INFORMATION PROVIDED >>
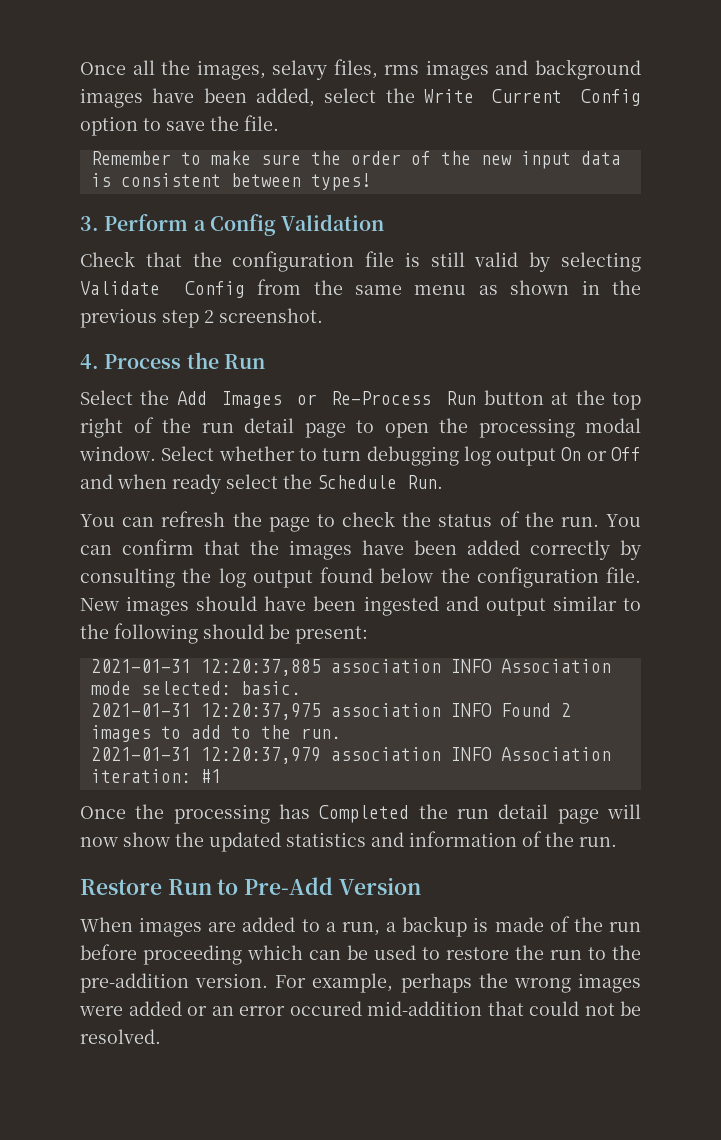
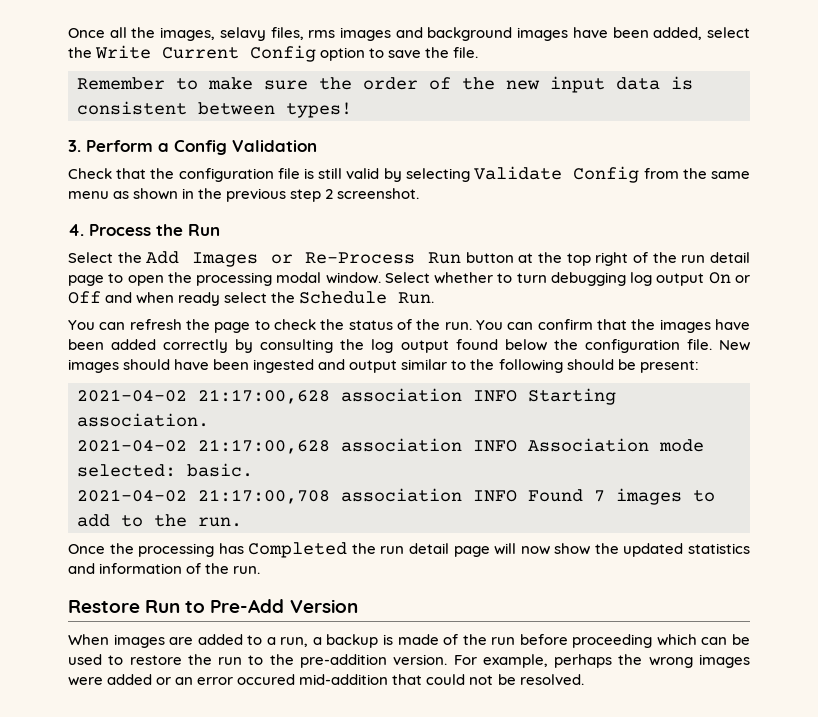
[90,659,321,676] 2021-01-31 12:20:37,885 -> [77,388,616,405] [77,413,209,427] [77,439,330,454] 2021-04-02 21:17:00,628 association INFO Starting association. // 2021-04-02 21:17:00,628
[90,703,321,720] 2021-01-31 12:20:37,975 -> [77,489,330,504] 2021-04-02 21:17:00,708
[560,703,571,717] 2 -> [594,490,605,502] 7
[90,747,611,764] [90,769,221,783] // 2021-01-31 12:20:37,979 association INFO Association iteration: #1 -> (242, 522) none

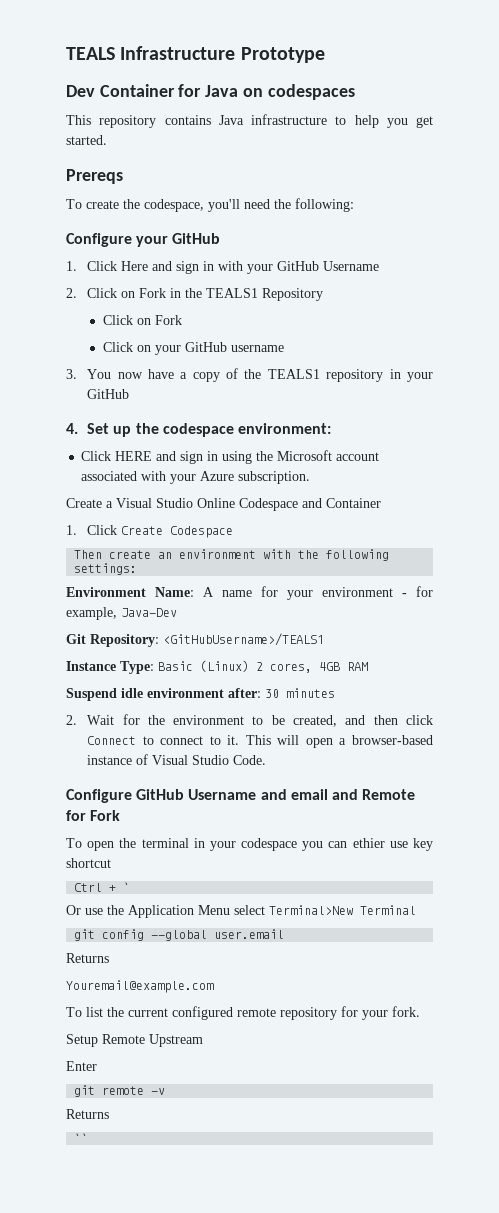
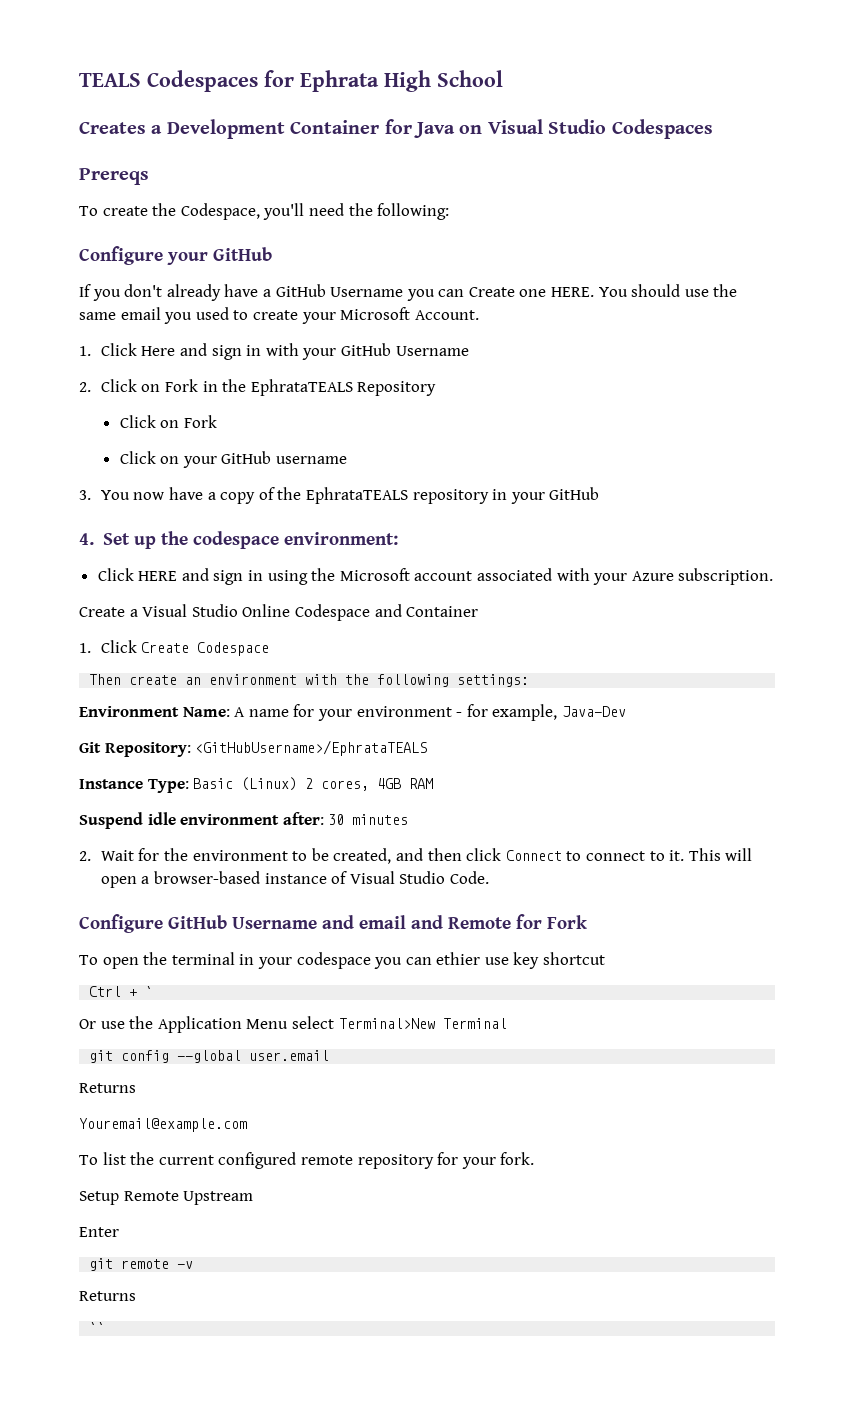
[120,46,325,63] [66,84,355,100] [66,114,433,128] [66,135,107,145] Infrastructure Prototype // Dev Container for Java on codespaces // This repository contains Java infrastructure to help you get started. -> [147,70,503,92] [79,119,713,139] Codespaces for Ephrata High School // Creates a Development Container for Java on Visual Studio Codespaces
[144,199,204,212] codespace, -> [180,203,260,220] Codespace,
(221, 238) none -> [79,284,738,301] [79,307,479,324] // If you don't already have a GitHub Username you can Create one HERE. You should use the same email you used to create your Microsoft Account.
[206,288,259,298] TEALS1 -> [250,379,353,396] EphrataTEALS
[267,369,320,379] TEALS1 -> [305,487,408,504] EphrataTEALS
[163,633,324,646] <GitHubUsername>/TEALS1 -> [195,740,428,756] <GitHubUsername>/EphrataTEALS

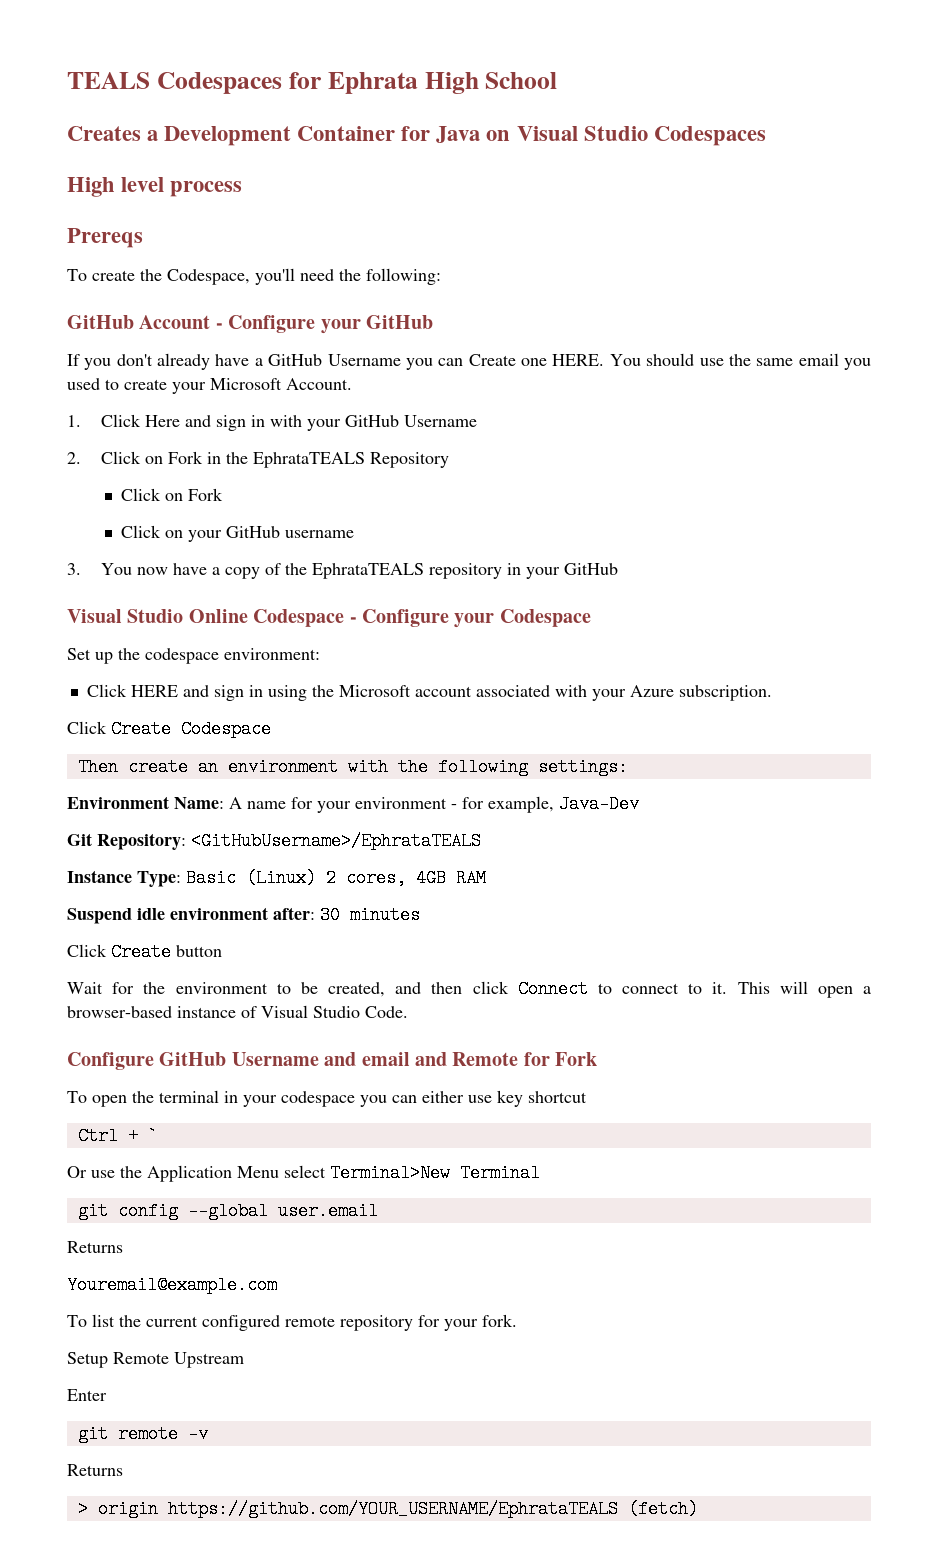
(713, 129) none -> [67,177,243,197] // High level process
(450, 211) none -> [67,315,223,329] GitHub Account -
[79,533,94,545] 4. -> [67,609,591,628] Visual Studio Online Codespace - Configure your Codespace //
[79,604,479,621] [79,643,91,653] Create a Visual Studio Online Codespace and Container // 1. -> (772, 693) none
[79,851,91,861] 2. -> [67,943,222,961] Click Create button //
[436,952,481,965] ethier -> [422,1091,464,1103] either
[89,1322,106,1333] `` -> [77,1500,698,1518] > origin https://github.com/YOUR_USERNAME/EphrataTEALS (fetch)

BRIEF >>
Write out again, exactly, each line from the one containing "(221, 238) none" through the last line of the entries, and omit every picture.

SOLUTION >>
(221, 238) none -> [79,284,738,301] [79,307,479,324] // If you don't already have a GitHub Username you can Create one HERE. You should use the same email you used to create your Microsoft Account.
[206,288,259,298] TEALS1 -> [250,379,353,396] EphrataTEALS
[267,369,320,379] TEALS1 -> [305,487,408,504] EphrataTEALS
[163,633,324,646] <GitHubUsername>/TEALS1 -> [195,740,428,756] <GitHubUsername>/EphrataTEALS

(713, 129) none -> [67,177,243,197] // High level process
(450, 211) none -> [67,315,223,329] GitHub Account -
[79,533,94,545] 4. -> [67,609,591,628] Visual Studio Online Codespace - Configure your Codespace //
[79,604,479,621] [79,643,91,653] Create a Visual Studio Online Codespace and Container // 1. -> (772, 693) none
[79,851,91,861] 2. -> [67,943,222,961] Click Create button //
[436,952,481,965] ethier -> [422,1091,464,1103] either
[89,1322,106,1333] `` -> [77,1500,698,1518] > origin https://github.com/YOUR_USERNAME/EphrataTEALS (fetch)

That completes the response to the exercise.